*YOUR INSTRUCTIONS:* Rewrite the rows starting at the first row and ending at the row containing "Identify the document", changing "elements" to "items" and leaving everything else unchanged.
====== DATA ROWS ======
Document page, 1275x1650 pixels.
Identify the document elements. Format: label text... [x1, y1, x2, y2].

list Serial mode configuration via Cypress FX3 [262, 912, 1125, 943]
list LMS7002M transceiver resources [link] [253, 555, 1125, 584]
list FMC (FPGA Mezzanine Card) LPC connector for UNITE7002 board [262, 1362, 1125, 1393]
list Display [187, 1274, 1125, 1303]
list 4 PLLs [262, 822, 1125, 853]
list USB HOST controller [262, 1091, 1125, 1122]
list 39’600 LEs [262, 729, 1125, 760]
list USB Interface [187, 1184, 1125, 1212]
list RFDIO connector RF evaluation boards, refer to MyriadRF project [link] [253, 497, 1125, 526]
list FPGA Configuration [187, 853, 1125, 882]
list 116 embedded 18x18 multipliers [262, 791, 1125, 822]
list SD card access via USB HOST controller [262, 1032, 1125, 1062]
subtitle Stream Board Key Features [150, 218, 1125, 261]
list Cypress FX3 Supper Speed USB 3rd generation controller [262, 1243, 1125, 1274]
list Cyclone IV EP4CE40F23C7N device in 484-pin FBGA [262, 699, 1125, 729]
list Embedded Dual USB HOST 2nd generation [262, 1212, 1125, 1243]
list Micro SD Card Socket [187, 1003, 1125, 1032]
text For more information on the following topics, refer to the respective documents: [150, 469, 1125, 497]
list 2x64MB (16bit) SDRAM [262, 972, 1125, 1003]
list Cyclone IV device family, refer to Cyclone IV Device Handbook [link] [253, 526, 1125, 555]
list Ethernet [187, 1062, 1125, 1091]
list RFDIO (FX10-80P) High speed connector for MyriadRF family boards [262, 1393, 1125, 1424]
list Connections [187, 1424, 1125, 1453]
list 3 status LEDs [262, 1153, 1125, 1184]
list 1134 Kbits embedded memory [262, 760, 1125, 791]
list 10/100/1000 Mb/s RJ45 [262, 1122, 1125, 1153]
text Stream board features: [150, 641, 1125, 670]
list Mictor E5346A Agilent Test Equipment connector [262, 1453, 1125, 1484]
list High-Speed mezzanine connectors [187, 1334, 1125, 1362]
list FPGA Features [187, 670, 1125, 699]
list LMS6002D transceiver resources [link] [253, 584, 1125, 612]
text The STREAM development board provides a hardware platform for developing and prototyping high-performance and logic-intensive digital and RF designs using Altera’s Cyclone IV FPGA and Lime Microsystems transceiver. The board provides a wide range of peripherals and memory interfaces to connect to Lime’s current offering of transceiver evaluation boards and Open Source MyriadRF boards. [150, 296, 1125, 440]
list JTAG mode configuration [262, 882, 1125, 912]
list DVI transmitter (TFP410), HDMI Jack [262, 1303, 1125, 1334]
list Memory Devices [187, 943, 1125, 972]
======
*EXERCISE RESPONSE:*
Document page, 1275x1650 pixels.
Identify the document items. Format: label text... [x1, y1, x2, y2].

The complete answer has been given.